(Dataset entries)
*** Block opens ***

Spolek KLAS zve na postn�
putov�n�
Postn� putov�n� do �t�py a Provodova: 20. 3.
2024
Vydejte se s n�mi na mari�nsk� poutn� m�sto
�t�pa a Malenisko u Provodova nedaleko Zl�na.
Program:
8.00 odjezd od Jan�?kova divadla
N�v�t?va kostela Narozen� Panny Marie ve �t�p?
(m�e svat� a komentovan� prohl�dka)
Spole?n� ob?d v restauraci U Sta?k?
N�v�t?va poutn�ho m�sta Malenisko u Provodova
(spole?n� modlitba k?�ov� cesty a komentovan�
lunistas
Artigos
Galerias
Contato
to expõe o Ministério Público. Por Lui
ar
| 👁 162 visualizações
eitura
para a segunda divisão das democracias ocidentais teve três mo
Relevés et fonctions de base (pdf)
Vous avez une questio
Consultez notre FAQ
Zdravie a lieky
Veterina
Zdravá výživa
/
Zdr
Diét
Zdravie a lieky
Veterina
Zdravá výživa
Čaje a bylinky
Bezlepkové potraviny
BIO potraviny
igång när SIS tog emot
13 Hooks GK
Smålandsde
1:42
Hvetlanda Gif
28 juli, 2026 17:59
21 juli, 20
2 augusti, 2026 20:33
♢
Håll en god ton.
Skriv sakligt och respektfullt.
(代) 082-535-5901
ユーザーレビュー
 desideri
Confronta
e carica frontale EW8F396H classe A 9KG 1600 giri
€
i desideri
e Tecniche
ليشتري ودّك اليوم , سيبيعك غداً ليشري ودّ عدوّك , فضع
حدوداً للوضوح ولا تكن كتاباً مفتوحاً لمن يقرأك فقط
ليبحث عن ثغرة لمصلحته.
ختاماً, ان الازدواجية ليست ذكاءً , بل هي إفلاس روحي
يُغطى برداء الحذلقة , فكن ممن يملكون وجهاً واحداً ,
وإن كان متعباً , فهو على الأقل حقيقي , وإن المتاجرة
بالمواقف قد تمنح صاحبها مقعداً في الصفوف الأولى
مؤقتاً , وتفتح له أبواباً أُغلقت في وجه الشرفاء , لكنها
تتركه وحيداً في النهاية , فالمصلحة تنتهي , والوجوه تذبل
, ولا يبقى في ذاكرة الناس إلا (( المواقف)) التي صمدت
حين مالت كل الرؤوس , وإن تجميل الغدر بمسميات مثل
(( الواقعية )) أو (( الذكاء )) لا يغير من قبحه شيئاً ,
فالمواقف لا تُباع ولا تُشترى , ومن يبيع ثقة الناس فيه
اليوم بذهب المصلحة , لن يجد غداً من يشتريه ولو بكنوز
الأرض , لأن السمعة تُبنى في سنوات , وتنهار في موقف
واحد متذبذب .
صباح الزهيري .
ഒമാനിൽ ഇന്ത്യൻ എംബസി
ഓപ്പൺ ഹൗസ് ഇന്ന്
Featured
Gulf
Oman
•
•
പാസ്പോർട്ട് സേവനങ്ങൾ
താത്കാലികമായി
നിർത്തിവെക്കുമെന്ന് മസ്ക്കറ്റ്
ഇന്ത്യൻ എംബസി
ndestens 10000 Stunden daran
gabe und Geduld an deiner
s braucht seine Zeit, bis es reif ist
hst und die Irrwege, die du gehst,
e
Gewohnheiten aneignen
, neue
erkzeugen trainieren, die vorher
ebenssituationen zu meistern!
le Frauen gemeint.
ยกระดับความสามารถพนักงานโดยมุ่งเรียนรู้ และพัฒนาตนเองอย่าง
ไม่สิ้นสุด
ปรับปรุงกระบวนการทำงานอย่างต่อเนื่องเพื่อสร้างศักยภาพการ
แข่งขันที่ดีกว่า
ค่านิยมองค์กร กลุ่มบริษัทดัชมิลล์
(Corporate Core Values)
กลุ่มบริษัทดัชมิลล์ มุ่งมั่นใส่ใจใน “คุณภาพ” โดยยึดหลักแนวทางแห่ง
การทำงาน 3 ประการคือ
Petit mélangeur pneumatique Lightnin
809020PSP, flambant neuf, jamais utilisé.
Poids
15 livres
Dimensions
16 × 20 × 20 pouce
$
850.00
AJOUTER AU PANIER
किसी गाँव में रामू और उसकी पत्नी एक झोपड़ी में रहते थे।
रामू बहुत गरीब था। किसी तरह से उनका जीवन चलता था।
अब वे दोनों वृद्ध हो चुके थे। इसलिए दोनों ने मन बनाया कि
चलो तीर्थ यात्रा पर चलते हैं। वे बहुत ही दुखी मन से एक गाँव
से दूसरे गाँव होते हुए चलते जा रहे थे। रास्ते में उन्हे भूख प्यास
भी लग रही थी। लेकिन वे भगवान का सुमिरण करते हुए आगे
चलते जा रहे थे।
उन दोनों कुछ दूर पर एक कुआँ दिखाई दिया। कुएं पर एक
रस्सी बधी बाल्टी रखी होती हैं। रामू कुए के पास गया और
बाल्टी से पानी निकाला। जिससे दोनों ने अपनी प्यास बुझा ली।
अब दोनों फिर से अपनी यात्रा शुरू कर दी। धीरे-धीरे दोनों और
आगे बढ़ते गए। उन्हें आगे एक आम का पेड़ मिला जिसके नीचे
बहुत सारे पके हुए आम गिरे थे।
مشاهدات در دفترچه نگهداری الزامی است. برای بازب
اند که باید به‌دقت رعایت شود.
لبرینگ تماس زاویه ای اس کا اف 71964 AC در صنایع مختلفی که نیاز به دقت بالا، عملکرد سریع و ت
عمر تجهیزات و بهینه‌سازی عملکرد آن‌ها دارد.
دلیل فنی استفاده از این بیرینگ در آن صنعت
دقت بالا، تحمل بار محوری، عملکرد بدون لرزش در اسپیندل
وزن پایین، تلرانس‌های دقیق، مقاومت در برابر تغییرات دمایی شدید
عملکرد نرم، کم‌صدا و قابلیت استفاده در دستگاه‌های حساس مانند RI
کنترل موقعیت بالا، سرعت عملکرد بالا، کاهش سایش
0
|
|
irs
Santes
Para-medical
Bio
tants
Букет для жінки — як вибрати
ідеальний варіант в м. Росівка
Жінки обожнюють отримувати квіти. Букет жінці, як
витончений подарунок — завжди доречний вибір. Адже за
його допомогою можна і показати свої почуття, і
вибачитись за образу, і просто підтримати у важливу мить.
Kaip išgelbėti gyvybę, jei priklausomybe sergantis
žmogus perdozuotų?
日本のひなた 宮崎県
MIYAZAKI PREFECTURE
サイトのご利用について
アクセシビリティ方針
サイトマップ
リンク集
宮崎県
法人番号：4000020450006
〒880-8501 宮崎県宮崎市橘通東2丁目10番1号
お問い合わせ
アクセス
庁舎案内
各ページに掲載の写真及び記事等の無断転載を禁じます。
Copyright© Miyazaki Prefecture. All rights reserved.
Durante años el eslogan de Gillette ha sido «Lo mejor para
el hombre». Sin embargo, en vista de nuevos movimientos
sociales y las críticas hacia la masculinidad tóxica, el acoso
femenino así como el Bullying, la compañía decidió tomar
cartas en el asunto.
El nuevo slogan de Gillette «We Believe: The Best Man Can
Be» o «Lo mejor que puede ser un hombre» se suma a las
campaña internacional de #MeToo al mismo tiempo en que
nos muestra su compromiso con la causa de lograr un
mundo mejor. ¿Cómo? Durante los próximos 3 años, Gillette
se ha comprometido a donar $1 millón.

*** Block closes ***

## What the task requires
Above this instruction are the records; retype exactly the lines from the one containing "നിർത്തിവെക്കുമെന്ന് മസ്ക്കറ്റ്" up to and including the one containing "किसी गाँव में".

## Problem solution
നിർത്തിവെക്കുമെന്ന് മസ്ക്കറ്റ്
ഇന്ത്യൻ എംബസി
ndestens 10000 Stunden daran
gabe und Geduld an deiner
s braucht seine Zeit, bis es reif ist
hst und die Irrwege, die du gehst,
e
Gewohnheiten aneignen
, neue
erkzeugen trainieren, die vorher
ebenssituationen zu meistern!
le Frauen gemeint.
ยกระดับความสามารถพนักงานโดยมุ่งเรียนรู้ และพัฒนาตนเองอย่าง
ไม่สิ้นสุด
ปรับปรุงกระบวนการทำงานอย่างต่อเนื่องเพื่อสร้างศักยภาพการ
แข่งขันที่ดีกว่า
ค่านิยมองค์กร กลุ่มบริษัทดัชมิลล์
(Corporate Core Values)
กลุ่มบริษัทดัชมิลล์ มุ่งมั่นใส่ใจใน “คุณภาพ” โดยยึดหลักแนวทางแห่ง
การทำงาน 3 ประการคือ
Petit mélangeur pneumatique Lightnin
809020PSP, flambant neuf, jamais utilisé.
Poids
15 livres
Dimensions
16 × 20 × 20 pouce
$
850.00
AJOUTER AU PANIER
किसी गाँव में रामू और उसकी पत्नी एक झोपड़ी में रहते थे।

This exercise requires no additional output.